“Every common man in India suffers and survives the country’s politics. Likewise, I am not part of political parties or ideologies, rather a victim of it. This is when we have to turn towards shared cultural values,” he said. On the sidelines of the Bengaluru Poetry Festival last weekend, Gulzar sahab, as he is popularly called, discussed his latest book Suspected Poems that is a commentary on raging socio-political issues.
His modulated baritone voice recites a sarcastic nazm about killings over beef, offers caustic criticism of politicians and uses vivid metaphors to describe how different people deal with the system. The poet with a shrewd wit talks about the notorious Sultana daku (dacoit), the Indian Army, old men on park benches nostalgic about the country’s past, and Dalits. “You know what is common between them? They have had to chart their life according to politics.” Everyone, he said, has questions they cannot find answers to.
Even though he wants his works to be socially-relevant, Gulzar does not believe in compartmentalisation. Perhaps that is why his political dramas (Maachis, Hu Tu Tu, Aandhi) and literature adaptations (Ijaazat, Mausam, Angoor, Parichay) remain as evergreen as his Chaddi Pehen Ke Phool Khila Hai number from The Jungle Book or the Lakdi ki Kaati melody from Shekhar Kapur’s Masoom. Perhaps that is why the five-time National Award-winning artist appeals to adults and children alike.

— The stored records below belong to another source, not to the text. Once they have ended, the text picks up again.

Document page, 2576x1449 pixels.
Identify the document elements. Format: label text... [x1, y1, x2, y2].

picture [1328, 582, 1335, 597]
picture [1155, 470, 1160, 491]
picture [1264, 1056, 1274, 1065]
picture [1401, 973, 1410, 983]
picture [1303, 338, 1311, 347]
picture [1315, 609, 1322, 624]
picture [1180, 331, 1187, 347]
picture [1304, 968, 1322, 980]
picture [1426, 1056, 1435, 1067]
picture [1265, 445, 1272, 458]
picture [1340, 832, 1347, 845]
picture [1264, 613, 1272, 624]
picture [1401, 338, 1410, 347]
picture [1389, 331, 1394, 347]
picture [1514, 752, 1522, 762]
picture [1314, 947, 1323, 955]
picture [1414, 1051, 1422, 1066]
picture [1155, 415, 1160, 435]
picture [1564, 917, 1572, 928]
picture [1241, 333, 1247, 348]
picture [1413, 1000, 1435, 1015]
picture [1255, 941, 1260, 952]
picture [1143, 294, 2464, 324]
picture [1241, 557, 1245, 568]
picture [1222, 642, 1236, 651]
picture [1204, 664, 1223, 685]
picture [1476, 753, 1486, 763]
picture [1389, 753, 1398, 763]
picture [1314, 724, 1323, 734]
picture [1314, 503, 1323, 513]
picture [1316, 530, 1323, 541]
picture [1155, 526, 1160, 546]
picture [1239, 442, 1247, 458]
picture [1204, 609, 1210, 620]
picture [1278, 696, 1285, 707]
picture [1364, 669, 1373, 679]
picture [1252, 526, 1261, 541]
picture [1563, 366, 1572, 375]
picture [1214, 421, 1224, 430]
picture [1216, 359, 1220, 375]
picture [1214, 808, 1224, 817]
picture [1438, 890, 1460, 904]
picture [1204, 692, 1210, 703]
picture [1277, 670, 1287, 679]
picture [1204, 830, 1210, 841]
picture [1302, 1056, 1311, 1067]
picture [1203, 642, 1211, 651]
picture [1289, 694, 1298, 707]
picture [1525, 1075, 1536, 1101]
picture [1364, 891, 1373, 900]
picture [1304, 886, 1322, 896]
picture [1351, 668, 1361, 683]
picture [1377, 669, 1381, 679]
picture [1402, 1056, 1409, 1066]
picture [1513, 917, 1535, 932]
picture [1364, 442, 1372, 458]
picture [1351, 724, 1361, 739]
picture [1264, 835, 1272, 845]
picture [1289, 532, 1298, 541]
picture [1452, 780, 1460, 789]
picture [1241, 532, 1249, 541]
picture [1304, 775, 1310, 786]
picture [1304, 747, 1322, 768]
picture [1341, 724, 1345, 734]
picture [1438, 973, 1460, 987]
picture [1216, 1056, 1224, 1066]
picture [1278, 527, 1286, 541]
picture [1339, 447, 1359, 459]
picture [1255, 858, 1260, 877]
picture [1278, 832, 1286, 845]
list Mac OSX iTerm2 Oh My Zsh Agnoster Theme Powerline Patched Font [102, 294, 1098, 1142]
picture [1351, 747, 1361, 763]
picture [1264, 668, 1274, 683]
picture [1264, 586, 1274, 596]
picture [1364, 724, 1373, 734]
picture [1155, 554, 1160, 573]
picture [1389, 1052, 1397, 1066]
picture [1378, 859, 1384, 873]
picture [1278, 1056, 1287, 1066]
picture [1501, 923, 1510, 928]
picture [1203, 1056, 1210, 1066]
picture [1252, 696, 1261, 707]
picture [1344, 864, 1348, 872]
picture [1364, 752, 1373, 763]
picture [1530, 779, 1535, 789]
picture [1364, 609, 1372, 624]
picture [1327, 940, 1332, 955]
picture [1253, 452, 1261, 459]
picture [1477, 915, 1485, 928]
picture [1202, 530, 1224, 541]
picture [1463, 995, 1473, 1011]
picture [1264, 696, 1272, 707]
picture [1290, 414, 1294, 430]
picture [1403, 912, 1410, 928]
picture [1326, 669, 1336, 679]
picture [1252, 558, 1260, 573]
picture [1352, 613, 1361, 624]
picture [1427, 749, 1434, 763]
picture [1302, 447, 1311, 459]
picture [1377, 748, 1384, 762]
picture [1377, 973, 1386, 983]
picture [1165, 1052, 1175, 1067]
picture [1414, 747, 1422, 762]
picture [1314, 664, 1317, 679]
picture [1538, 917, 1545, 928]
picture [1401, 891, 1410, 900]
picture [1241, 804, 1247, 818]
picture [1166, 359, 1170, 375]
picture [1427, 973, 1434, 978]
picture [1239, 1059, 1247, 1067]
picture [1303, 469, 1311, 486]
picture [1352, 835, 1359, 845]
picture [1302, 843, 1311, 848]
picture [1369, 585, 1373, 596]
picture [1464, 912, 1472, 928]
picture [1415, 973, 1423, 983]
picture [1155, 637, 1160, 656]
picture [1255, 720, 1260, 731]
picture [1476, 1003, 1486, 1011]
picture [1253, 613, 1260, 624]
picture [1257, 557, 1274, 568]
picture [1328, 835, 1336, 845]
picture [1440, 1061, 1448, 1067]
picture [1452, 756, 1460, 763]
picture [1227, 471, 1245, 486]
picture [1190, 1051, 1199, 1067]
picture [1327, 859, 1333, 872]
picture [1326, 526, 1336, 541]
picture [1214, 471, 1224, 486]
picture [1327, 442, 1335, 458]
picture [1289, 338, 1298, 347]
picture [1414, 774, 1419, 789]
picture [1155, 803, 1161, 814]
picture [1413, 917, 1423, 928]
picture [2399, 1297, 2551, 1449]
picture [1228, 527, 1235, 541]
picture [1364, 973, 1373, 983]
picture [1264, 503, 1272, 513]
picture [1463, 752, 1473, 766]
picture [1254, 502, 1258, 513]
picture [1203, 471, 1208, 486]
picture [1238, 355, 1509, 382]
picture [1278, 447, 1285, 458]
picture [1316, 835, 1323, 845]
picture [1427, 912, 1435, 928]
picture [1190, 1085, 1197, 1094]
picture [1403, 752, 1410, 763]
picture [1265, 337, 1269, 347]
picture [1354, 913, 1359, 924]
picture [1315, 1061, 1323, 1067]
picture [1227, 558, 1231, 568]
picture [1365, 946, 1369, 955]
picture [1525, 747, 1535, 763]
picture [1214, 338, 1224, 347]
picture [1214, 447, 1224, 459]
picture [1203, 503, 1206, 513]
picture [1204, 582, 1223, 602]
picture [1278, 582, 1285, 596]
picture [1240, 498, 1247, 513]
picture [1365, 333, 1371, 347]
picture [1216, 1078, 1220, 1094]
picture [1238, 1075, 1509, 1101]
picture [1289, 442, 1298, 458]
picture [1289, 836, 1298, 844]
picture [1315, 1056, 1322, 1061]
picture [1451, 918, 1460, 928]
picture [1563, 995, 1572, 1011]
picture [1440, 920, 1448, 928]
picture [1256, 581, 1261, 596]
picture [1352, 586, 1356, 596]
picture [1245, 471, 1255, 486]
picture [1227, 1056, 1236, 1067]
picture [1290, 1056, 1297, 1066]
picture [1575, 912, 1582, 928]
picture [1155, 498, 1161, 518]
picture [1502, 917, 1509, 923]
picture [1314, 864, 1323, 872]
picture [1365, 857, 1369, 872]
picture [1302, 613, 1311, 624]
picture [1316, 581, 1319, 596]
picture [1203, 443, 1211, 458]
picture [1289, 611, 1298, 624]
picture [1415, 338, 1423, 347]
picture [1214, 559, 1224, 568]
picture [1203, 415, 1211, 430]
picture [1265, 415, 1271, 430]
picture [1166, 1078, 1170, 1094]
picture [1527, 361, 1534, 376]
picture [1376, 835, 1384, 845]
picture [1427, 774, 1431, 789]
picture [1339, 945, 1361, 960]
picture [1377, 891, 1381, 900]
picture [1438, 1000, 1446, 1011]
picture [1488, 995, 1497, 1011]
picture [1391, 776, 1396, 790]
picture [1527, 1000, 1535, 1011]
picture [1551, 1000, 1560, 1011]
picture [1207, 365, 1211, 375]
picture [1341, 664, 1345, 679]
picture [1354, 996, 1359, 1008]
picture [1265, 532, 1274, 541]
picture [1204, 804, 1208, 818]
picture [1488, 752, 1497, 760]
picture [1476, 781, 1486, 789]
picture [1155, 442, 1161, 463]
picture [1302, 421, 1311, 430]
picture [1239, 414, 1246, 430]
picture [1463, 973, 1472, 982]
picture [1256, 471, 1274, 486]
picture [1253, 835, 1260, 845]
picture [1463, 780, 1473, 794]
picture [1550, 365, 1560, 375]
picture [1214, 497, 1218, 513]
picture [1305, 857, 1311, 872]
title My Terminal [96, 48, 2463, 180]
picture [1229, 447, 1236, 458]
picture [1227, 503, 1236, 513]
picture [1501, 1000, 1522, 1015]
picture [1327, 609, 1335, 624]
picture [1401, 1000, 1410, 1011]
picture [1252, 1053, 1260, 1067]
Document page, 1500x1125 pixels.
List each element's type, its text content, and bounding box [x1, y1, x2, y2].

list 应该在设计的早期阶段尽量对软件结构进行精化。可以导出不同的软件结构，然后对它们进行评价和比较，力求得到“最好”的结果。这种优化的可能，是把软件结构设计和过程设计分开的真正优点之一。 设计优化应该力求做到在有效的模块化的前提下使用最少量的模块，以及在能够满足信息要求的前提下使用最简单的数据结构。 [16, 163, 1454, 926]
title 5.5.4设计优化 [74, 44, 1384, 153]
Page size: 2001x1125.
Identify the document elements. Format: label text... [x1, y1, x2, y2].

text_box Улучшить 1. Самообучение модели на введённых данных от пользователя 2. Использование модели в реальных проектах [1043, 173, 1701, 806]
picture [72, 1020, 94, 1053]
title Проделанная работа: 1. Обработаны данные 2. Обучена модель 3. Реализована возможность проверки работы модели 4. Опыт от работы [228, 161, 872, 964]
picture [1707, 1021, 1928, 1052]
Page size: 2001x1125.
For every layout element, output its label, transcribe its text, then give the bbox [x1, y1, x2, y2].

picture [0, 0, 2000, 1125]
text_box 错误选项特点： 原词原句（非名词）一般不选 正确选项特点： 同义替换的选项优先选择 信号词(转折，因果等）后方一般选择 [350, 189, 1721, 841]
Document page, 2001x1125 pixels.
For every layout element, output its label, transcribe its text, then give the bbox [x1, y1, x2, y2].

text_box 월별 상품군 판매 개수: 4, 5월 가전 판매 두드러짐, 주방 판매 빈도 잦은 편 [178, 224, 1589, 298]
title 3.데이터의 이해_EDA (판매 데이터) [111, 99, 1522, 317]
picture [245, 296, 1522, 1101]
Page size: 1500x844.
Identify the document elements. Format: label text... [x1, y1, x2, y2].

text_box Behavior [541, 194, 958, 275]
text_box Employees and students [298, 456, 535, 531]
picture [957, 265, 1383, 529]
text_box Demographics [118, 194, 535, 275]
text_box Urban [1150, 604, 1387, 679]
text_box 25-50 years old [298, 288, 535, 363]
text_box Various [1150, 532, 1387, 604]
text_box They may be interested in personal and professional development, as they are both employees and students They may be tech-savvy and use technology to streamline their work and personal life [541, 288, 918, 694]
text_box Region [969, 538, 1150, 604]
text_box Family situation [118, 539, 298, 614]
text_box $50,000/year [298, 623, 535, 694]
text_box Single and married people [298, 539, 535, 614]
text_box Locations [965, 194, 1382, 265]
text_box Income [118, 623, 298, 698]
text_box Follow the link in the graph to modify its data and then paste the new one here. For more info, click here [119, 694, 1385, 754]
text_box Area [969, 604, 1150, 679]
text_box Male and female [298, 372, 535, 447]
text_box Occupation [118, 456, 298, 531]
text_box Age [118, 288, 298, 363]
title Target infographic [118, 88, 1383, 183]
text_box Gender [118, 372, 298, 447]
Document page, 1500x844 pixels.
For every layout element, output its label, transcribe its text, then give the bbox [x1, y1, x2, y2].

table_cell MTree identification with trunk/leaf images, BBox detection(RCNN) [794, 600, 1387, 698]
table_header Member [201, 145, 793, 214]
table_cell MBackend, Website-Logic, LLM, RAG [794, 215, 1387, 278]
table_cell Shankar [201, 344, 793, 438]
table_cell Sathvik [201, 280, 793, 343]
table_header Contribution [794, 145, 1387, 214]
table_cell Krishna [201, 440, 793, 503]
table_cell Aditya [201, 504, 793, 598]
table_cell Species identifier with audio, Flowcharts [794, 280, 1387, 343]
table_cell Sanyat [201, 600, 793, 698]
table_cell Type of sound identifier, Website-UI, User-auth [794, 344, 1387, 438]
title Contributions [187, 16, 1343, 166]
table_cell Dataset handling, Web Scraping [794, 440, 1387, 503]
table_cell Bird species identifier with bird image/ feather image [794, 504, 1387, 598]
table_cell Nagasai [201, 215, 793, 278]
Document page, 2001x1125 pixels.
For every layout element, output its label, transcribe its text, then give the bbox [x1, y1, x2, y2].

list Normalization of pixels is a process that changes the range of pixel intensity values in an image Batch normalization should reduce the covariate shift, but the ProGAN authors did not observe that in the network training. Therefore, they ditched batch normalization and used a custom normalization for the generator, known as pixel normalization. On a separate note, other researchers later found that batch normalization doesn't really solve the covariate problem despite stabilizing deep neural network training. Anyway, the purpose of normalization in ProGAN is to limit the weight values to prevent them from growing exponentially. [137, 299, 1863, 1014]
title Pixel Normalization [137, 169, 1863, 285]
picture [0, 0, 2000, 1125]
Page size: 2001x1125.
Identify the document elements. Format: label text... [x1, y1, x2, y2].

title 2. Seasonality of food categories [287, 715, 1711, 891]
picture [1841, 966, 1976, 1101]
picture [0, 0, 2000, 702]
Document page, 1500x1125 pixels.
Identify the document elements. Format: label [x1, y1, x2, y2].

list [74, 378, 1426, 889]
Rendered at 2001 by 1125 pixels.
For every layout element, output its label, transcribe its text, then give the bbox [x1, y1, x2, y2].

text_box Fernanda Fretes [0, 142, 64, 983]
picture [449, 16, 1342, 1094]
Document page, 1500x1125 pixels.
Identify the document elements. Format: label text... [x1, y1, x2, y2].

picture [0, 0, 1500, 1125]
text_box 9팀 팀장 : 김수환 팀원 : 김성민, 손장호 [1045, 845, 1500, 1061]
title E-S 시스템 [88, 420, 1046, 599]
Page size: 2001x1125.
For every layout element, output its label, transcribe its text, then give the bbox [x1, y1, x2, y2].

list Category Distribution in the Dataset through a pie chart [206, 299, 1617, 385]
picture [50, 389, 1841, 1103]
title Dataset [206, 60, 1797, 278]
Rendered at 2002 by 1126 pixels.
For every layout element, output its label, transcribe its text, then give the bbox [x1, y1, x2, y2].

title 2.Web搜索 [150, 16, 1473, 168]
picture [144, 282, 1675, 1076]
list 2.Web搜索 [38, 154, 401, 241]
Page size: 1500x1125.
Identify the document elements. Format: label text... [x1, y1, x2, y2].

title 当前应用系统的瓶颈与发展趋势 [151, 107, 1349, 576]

However, his last script for Rakeysh Omprakash Mehra’s project Mirzya was a critical and commercial failure. Maybe Bollywood’s perception and acceptance of old-school Urdu writing has changed. Gulzar disagrees, vehemently. Urdu poetry in Bollywood has never waned, making resurgence out of question. In fact, he said, poetry as a whole is seeing a new lease of life and experimentation.
Expressing Through Verses
Whenever faced with questions about his film commitments, the poet compares himself with William Shakespeare. The Bard’s plays were lauded but his poetry was underrated. Similarly, writing for films is often at the mercy of external circumstances. That is why Gulzar, who never gives his daily writing ritual a miss, prefers verse.
“I make personal statements through nazms and I have the conviction to stand by them, no matter what,” he said, explaining why the shock he felt on hearing about the assassination of writer MM Kalburgi in Dharwad and his aversion to the current political intolerance could only be expressed through verse.